Georgia Tech will lead a consortium of 12 universities and 12 national labs as part of a $25 million U.S. Department of Energy National Nuclear Security Administration (NNSA) award. This is the second time Georgia Tech has won this award and led research and development efforts to aid NNSA’s nonproliferation, nuclear science, and security endeavors.

The Consortium for Enabling Technologies and Innovation (ETI) 2.0 will leverage the strong foundation of interdisciplinary, collaboration-driven technological innovation developed in the ETI Consortium funded in 2019. The technical mission of the ETI 2.0 team is to advance technologies across three core disciplines: data science and digital technologies in nuclear security and nonproliferation, precision environmental analysis for enhanced nuclear nonproliferation vigilance and emergency response, and emerging technologies. They will be advanced by research projects in novel radiation detectors, algorithms, testbeds, and digital twins.

“What we're trying to do is bring those emergent technologies that are not implemented right now to fruition,” said Anna Erickson, Woodruff Professor and associate chair for research in the George W. Woodruff School of Mechanical Engineering, who leads both grants. “We want to understand what's ahead in the future for both the technology and the threats, which will help us determine how we can address it today.” 

While half the original collaborators remain, Erickson sought new institutional partners for their research expertise, including Abilene Christian University, University of Alaska Fairbanks, Stony Brook University, Rensselaer Polytechnic Institute, and Virginia Commonwealth University. Other university collaborators include the Colorado School of Mines, the Massachusetts Institute of Technology, Ohio State University, Texas A&M University, the University of Texas at Austin, and the University of Wisconsin–Madison.  

National lab partners are the Argonne National Laboratory, Brookhaven National Laboratory, Idaho National Laboratory, Lawrence Berkeley National Laboratory, Lawrence Livermore National Laboratory, Los Alamos National Laboratory, Nevada National Security Site, Oak Ridge National Laboratory, Pacific Northwest National Laboratory, Princeton Plasma Physics Laboratory, Sandia National Laboratories, and Savannah River National Laboratory.

The partners, along with the other NNSA Consortia, gathered at Texas A&M in June to present the new results of the research — NNSA DNN R&D University Program Review — and the kickoff will be hosted in Atlanta in February 2025. More than 300 collaborators, including 150 students, met for four days to share their research and develop new partnerships. 

Engaging students in research in the nuclear nonproliferation field is a key part of the award.
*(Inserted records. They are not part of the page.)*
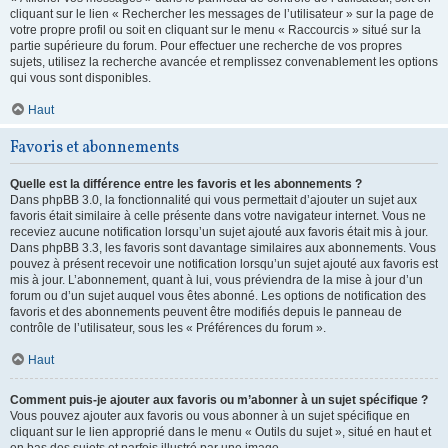
cliquant sur le lien « Rechercher les messages de l’utilisateur » sur la page de
votre propre profil ou soit en cliquant sur le menu « Raccourcis » situé sur la
partie supérieure du forum. Pour effectuer une recherche de vos propres
sujets, utilisez la recherche avancée et remplissez convenablement les options
qui vous sont disponibles.
Haut
Favoris et abonnements
Quelle est la différence entre les favoris et les abonnements ?
Dans phpBB 3.0, la fonctionnalité qui vous permettait d’ajouter un sujet aux
favoris était similaire à celle présente dans votre navigateur internet. Vous ne
receviez aucune notification lorsqu’un sujet ajouté aux favoris était mis à jour.
Dans phpBB 3.3, les favoris sont davantage similaires aux abonnements. Vous
pouvez à présent recevoir une notification lorsqu’un sujet ajouté aux favoris est
mis à jour. L’abonnement, quant à lui, vous préviendra de la mise à jour d’un
forum ou d’un sujet auquel vous êtes abonné. Les options de notification des
favoris et des abonnements peuvent être modifiés depuis le panneau de
contrôle de l’utilisateur, sous les « Préférences du forum ».
Haut
Comment puis-je ajouter aux favoris ou m’abonner à un sujet spécifique ?
Vous pouvez ajouter aux favoris ou vous abonner à un sujet spécifique en
cliquant sur le lien approprié dans le menu « Outils du sujet », situé en haut et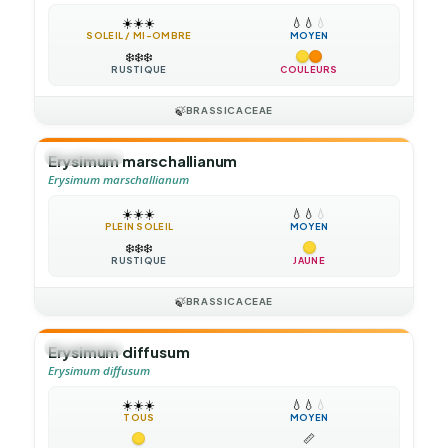
☀️
☀️
☀️
💧
💧
💧
SOLEIL / MI-OMBRE
MOYEN
❄️
❄️
❄️
RUSTIQUE
COULEURS
🍃
BRASSICACEAE
🌻
ANNUELLE
Erysimum marschallianum
Erysimum marschallianum
☀️
☀️
☀️
💧
💧
💧
PLEIN SOLEIL
MOYEN
❄️
❄️
❄️
RUSTIQUE
JAUNE
🍃
BRASSICACEAE
🌻
ANNUELLE
Erysimum diffusum
Erysimum diffusum
☀️
☀️
☀️
💧
💧
💧
TOUS
MOYEN
📏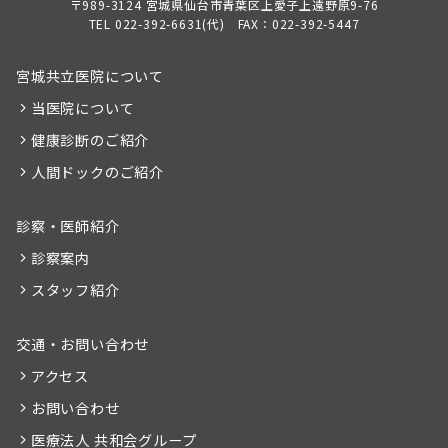
〒989-3124 宮城県仙台市青葉区上愛子上遠野原9-76
TEL 022-392-6631(代) FAX：022-392-5447
宮城共立医院について
当医院について
健康診断のご紹介
人間ドックのご紹介
診察・医師紹介
診察案内
スタッフ紹介
交通・お問い合わせ
アクセス
お問い合わせ
医療法人 共和会グループ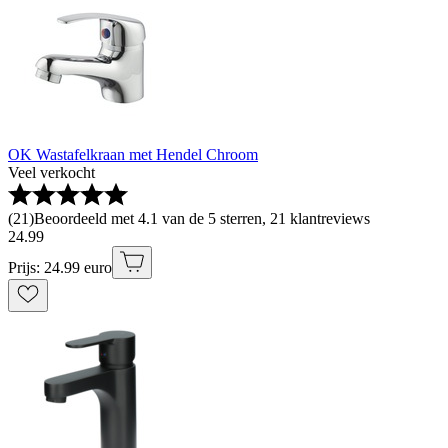
OK Wastafelkraan met Hendel Chroom
Veel verkocht
(
21
)
Beoordeeld met 4.1 van de 5 sterren, 21 klantreviews
24
.
99
Prijs: 24.99 euro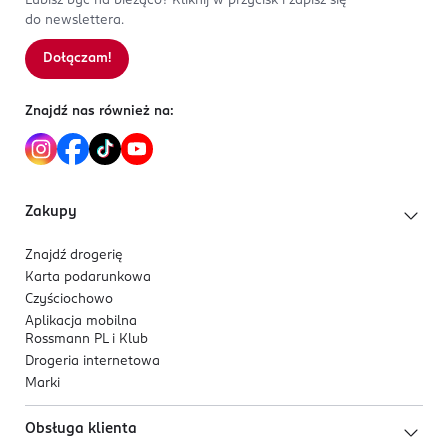
Lubisz być na bieżąco? Kliknij w przycisk i zapisz się
do newslettera.
Dołączam!
Znajdź nas również na:
Zakupy
Znajdź drogerię
Karta podarunkowa
Czyściochowo
Aplikacja mobilna
Rossmann PL i Klub
Drogeria internetowa
Marki
Obsługa klienta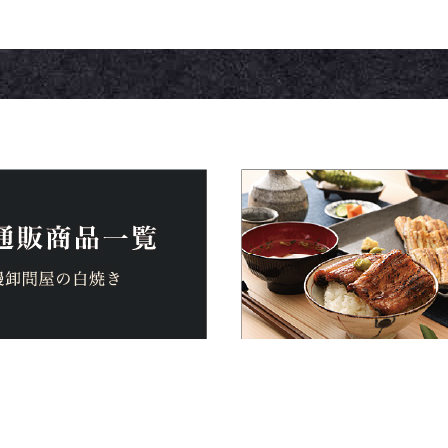
べ方はこちら
通販商品一覧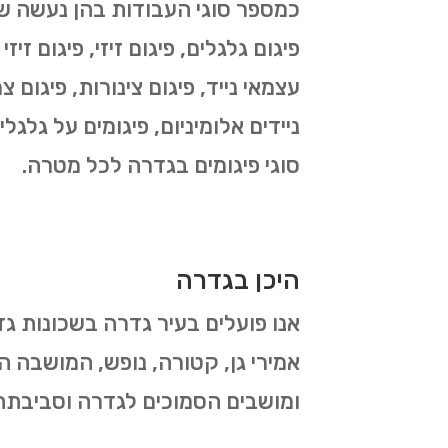
פיגום גלגלים, פיגום זיזי, פיגום זיז
עצמאי נייד, פיגום צינורות, פיגום צר
ניידים אלומיניום, פיגומים על גלגל
סוגי פיגומים בגדרה לכל מטרה.
היכן בגדרה
אנו פועלים בעיר גדרה בשכונות גד
אמירי גן, קטורה, נופש, המושבה הג
ומושבים הסמוכים לגדרה וסביבתה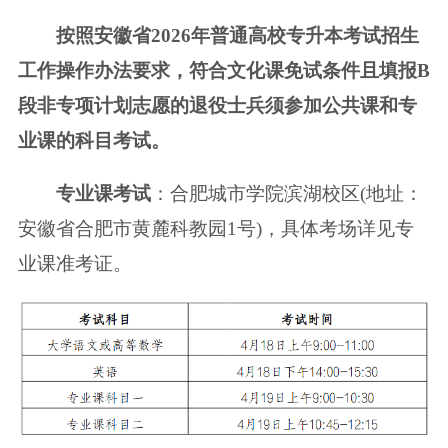
按照安徽省2026年普通高校专升本考试招生
工作操作办法要求，符合文化
课免试条件且填报B
段非专项计划志愿的退役士兵须参加公共课和专
业课的科
目考试。
专业课考试
：合肥城市学院滨湖校区(地址：
安徽省合肥市黄麓科教园1号)，
具体考场详见专
业课准考证。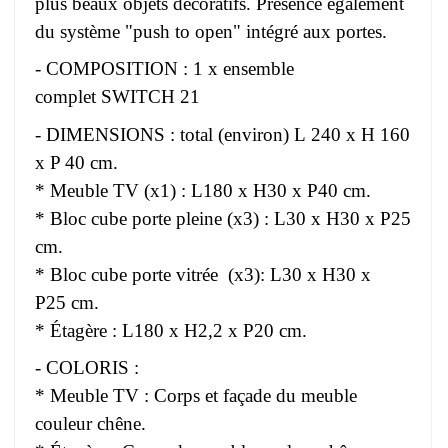
plus beaux objets décoratifs. Présence également
du système "push to open" intégré aux portes.
- COMPOSITION : 1 x ensemble
complet SWITCH 21
- DIMENSIONS : total (environ) L 240 x H 160
x P 40 cm.
* Meuble TV (x1) : L180 x H30 x P40 cm.
* Bloc cube porte pleine (x3) : L30 x H30 x P25
cm.
* Bloc cube porte vitrée (x3): L30 x H30 x
P25 cm.
* Étagère : L180 x H2,2 x P20 cm.
- COLORIS :
* Meuble TV : Corps et façade du meuble
couleur chêne.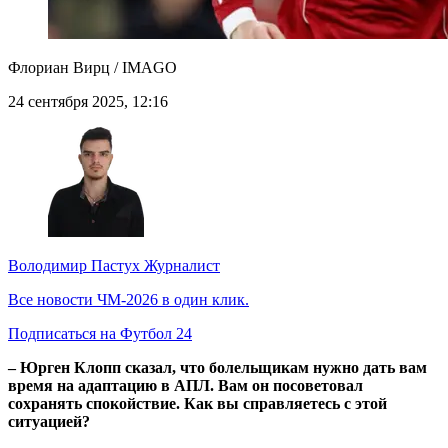
Флориан Вирц / IMAGO
24 сентября 2025, 12:16
Володимир Пастух
Журналист
Все новости ЧМ-2026 в один клик.
Подписаться на Футбол 24
– Юрген Клопп сказал, что болельщикам нужно дать вам
время на адаптацию в АПЛ. Вам он посоветовал
сохранять спокойствие. Как вы справляетесь с этой
ситуацией?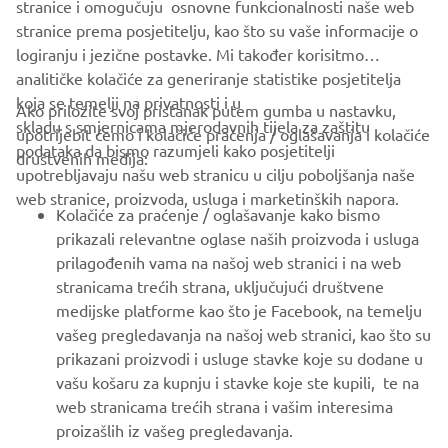
stranice i omogučuju osnovne funkcionalnosti naše web
stranice prema posjetitelju, kao što su vaše informacije o
logiranju i jezične postavke. Mi također korisitmo
analitičke kolačiće za generiranje statistike posjetitelja
koja se temelji na privatnosti i u
Ako priložite svoj pristanak putem gumba u nastavku,
skladu s smjernicama mjerodavnih tijela za zaštitu
upotrijebit ćemo i kolačiće praćenja / oglašavanja i kolačiće
CORPORATE
podataka da bismo razumjeli kako posjetitelji
društvenih medija:
upotrebljavaju našu web stranicu u cilju poboljšanja naše
web stranice, proizvoda, usluga i marketinških napora.
FOR BUSINESS
Kolačiće za praćenje / oglašavanje kako bismo
prikazali relevantne oglase naših proizvoda i usluga
MORE YAMAHA
prilagođenih vama na našoj web stranici i na web
stranicama trećih strana, uključujući društvene
medijske platforme kao što je Facebook, na temelju
SUPPORT
vašeg pregledavanja na našoj web stranici, kao što su
prikazani proizvodi i usluge stavke koje su dodane u
vašu košaru za kupnju i stavke koje ste kupili, te na
BILTEN
web stranicama trećih strana i vašim interesima
Budite prvi koji će saznati o najnovijim ponudama, posebnim
proizašlih iz vašeg pregledavanja.
događajima, novim izdanjima i još mnogo toga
The plan is to train over 50 graduate students, provide internships for graduate and undergraduate students, and offer faculty-student lab visit fellowships. This pipeline aims to develop well-rounded professionals equipped with the expertise to tackle future nonproliferation challenges.

“Because nuclear proliferation is a multifaceted problem, we try to bring together people from outside nuclear engineering to have a conversation about the problems and solutions,” Erickson said.

“One of the biggest accomplishments of ETI 1.0 is this incredible relationship that our university PIs have been able to forge with national labs,” she said. “Over five years, we've supported over 70 student internships at national labs, and we have already transitioned a number of Ph.D. students to careers at national labs.” 

As the consortium efforts continue, the team looks forward to the next phase of engagement with government, university, and national lab partners.

“With a united team and a focus on cutting-edge technologies, the ETI 2.0 consortium is poised to break new ground in nuclear nonproliferation,” Erickson said. “Collaboration is the fuel, and innovation is the engine.”